**Task item:**
Transcribe the lines of the records starting with the one that has "G04 APERTURE END LIST*" in it and ending with the last, and transcribe nothing else.

**Material for the task:**
*-*-*
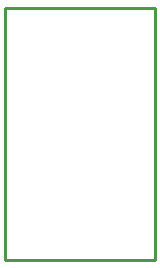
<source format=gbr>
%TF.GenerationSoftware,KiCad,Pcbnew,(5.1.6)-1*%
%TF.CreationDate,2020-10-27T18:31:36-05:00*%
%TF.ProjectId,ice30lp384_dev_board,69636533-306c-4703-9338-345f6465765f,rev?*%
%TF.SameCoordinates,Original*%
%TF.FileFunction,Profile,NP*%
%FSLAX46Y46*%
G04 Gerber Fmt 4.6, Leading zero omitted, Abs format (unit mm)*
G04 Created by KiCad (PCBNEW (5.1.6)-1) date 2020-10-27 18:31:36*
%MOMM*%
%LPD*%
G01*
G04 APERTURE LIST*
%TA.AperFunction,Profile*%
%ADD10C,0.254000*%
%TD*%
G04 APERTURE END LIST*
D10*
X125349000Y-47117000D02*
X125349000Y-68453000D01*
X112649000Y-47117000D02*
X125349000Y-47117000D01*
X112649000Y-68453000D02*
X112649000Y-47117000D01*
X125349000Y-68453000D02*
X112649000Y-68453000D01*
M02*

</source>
*-*-*
**Reply:**
G04 APERTURE END LIST*
D10*
X125349000Y-47117000D02*
X125349000Y-68453000D01*
X112649000Y-47117000D02*
X125349000Y-47117000D01*
X112649000Y-68453000D02*
X112649000Y-47117000D01*
X125349000Y-68453000D02*
X112649000Y-68453000D01*
M02*

</source>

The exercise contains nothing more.